*** SOURCE INFORMATION ***
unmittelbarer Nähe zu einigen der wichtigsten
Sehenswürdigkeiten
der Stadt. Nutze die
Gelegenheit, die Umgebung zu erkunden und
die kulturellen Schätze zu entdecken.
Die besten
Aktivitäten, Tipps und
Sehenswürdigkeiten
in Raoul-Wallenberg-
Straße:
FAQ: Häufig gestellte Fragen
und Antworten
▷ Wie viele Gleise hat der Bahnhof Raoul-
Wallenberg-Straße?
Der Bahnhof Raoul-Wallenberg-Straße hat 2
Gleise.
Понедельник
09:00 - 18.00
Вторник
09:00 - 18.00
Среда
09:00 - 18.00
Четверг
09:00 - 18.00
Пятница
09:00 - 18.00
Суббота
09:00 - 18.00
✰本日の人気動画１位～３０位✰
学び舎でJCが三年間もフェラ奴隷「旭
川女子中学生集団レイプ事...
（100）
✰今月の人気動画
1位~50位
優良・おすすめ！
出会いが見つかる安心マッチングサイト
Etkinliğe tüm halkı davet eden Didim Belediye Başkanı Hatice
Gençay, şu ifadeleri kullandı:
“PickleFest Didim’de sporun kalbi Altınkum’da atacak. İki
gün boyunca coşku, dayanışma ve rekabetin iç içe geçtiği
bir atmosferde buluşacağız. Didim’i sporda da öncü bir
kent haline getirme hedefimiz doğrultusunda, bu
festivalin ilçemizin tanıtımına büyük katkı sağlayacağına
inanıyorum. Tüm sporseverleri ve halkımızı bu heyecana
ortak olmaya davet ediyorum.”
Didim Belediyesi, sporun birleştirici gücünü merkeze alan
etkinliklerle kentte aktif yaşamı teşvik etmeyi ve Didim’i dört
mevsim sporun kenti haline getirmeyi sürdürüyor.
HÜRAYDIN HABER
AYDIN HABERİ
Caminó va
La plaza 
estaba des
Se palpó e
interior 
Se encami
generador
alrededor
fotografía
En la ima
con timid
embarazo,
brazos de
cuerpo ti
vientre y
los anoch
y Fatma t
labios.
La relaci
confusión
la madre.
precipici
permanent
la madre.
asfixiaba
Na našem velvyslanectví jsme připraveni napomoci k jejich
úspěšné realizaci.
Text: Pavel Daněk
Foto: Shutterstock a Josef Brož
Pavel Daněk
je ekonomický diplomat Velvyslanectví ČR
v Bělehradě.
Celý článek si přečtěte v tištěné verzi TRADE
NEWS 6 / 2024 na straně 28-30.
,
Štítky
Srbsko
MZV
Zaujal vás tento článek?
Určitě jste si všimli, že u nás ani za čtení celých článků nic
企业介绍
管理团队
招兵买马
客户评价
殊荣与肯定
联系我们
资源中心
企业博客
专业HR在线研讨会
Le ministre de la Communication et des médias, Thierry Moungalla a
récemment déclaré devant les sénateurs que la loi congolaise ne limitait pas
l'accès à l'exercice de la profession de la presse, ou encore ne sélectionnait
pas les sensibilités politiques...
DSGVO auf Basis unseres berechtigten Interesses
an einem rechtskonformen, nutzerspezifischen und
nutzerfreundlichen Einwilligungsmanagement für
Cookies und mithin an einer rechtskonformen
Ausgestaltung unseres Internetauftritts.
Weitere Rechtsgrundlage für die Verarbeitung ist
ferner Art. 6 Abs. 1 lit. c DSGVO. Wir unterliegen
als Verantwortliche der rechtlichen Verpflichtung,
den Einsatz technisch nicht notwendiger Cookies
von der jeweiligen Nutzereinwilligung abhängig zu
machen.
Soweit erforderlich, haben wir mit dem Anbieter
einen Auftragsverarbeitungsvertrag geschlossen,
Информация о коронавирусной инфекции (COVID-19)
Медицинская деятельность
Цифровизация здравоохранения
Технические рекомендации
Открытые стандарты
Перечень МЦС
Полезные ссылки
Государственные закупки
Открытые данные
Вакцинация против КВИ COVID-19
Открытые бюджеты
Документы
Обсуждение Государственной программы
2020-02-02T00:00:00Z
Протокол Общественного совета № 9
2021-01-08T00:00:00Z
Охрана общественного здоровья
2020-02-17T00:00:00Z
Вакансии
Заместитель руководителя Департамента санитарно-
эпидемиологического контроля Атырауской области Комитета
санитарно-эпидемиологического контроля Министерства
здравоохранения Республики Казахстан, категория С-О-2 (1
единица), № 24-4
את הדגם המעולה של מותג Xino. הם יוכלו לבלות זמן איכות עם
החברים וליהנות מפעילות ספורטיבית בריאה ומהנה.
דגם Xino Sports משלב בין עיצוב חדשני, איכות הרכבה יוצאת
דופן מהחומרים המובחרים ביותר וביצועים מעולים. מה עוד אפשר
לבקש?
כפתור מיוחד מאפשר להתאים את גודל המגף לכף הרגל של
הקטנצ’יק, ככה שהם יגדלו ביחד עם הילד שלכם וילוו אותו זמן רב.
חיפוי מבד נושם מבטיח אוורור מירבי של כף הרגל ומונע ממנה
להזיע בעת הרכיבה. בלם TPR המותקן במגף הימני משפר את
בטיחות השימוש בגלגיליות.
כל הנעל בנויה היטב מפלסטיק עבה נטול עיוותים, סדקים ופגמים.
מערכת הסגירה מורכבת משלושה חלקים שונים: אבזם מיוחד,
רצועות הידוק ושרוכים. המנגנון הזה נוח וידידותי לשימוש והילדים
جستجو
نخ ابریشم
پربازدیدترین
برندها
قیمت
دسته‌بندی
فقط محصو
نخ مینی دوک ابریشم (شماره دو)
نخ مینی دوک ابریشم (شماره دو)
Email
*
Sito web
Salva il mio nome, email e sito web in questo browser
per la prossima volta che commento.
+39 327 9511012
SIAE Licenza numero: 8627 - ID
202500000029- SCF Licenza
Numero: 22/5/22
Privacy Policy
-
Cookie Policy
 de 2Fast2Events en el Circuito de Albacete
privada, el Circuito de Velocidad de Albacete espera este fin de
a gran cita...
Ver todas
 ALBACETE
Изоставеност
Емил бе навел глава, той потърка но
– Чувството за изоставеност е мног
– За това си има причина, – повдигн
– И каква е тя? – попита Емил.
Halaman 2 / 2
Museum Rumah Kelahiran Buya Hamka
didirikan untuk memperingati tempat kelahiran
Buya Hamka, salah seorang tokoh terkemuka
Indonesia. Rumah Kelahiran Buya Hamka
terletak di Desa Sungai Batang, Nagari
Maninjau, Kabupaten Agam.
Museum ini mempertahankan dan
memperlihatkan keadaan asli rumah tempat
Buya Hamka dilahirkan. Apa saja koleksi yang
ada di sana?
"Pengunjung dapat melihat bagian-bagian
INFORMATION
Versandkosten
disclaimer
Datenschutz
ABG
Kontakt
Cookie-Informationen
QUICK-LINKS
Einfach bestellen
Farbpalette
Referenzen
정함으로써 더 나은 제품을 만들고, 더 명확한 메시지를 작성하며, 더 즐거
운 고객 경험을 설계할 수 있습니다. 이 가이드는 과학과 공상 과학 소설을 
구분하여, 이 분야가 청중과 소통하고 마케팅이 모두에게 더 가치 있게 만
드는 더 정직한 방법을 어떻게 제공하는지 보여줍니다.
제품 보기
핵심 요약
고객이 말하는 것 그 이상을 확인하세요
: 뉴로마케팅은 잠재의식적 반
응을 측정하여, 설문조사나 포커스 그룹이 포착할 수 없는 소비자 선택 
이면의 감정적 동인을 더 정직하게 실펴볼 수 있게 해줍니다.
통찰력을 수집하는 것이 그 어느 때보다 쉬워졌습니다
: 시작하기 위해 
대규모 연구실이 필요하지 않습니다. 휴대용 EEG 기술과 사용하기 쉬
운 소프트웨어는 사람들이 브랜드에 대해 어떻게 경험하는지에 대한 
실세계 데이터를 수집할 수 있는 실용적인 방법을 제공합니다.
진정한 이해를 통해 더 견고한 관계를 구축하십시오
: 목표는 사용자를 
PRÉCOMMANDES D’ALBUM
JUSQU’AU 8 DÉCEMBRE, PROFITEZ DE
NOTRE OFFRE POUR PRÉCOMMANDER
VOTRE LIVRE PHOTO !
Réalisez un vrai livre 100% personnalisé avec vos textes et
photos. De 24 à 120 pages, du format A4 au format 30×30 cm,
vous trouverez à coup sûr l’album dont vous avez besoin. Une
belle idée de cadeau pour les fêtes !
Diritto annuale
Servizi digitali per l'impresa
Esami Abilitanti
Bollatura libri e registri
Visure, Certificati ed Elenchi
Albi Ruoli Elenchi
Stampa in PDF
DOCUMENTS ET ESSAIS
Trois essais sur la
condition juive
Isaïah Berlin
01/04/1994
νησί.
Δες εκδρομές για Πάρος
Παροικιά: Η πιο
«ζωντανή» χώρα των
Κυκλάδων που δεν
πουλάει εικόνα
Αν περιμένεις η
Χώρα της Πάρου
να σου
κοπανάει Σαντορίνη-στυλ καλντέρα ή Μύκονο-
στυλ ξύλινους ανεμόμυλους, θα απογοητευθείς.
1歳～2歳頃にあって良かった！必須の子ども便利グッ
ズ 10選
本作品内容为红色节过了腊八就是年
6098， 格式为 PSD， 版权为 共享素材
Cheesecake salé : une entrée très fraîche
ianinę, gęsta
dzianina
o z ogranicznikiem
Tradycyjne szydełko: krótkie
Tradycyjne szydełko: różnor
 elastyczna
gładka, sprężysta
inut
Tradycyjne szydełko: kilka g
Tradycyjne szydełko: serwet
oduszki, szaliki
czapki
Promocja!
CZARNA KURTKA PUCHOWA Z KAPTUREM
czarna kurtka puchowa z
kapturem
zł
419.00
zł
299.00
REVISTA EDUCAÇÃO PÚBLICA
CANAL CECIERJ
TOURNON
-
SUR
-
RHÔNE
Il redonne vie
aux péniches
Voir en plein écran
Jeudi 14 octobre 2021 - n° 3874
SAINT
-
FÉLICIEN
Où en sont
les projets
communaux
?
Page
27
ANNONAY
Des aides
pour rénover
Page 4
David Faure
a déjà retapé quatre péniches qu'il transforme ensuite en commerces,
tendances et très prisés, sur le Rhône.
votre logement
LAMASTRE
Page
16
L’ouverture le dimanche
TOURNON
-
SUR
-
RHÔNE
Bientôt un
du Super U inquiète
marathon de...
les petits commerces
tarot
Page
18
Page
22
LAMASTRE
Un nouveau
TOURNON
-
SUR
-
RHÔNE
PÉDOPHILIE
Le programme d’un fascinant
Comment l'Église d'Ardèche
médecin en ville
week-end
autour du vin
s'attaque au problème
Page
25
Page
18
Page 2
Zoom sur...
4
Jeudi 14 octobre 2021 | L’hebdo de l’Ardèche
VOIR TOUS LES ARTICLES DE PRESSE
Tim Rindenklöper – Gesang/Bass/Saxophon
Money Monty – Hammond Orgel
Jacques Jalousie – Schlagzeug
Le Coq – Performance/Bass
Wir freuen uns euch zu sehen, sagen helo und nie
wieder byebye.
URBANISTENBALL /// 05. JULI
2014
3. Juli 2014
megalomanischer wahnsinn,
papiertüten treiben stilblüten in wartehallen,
***
[ABOUT THIS EXERCISE]
All lines in the listing above from the line containing "להזיע בעת הרכיבה." to the line containing "202500000029- SCF Licenza", inclusive, should be retyped exactly; no other lines should appear.

[EXERCISE RESULT]
להזיע בעת הרכיבה. בלם TPR המותקן במגף הימני משפר את
בטיחות השימוש בגלגיליות.
כל הנעל בנויה היטב מפלסטיק עבה נטול עיוותים, סדקים ופגמים.
מערכת הסגירה מורכבת משלושה חלקים שונים: אבזם מיוחד,
רצועות הידוק ושרוכים. המנגנון הזה נוח וידידותי לשימוש והילדים
جستجو
نخ ابریشم
پربازدیدترین
برندها
قیمت
دسته‌بندی
فقط محصو
نخ مینی دوک ابریشم (شماره دو)
نخ مینی دوک ابریشم (شماره دو)
Email
*
Sito web
Salva il mio nome, email e sito web in questo browser
per la prossima volta che commento.
+39 327 9511012
SIAE Licenza numero: 8627 - ID
202500000029- SCF Licenza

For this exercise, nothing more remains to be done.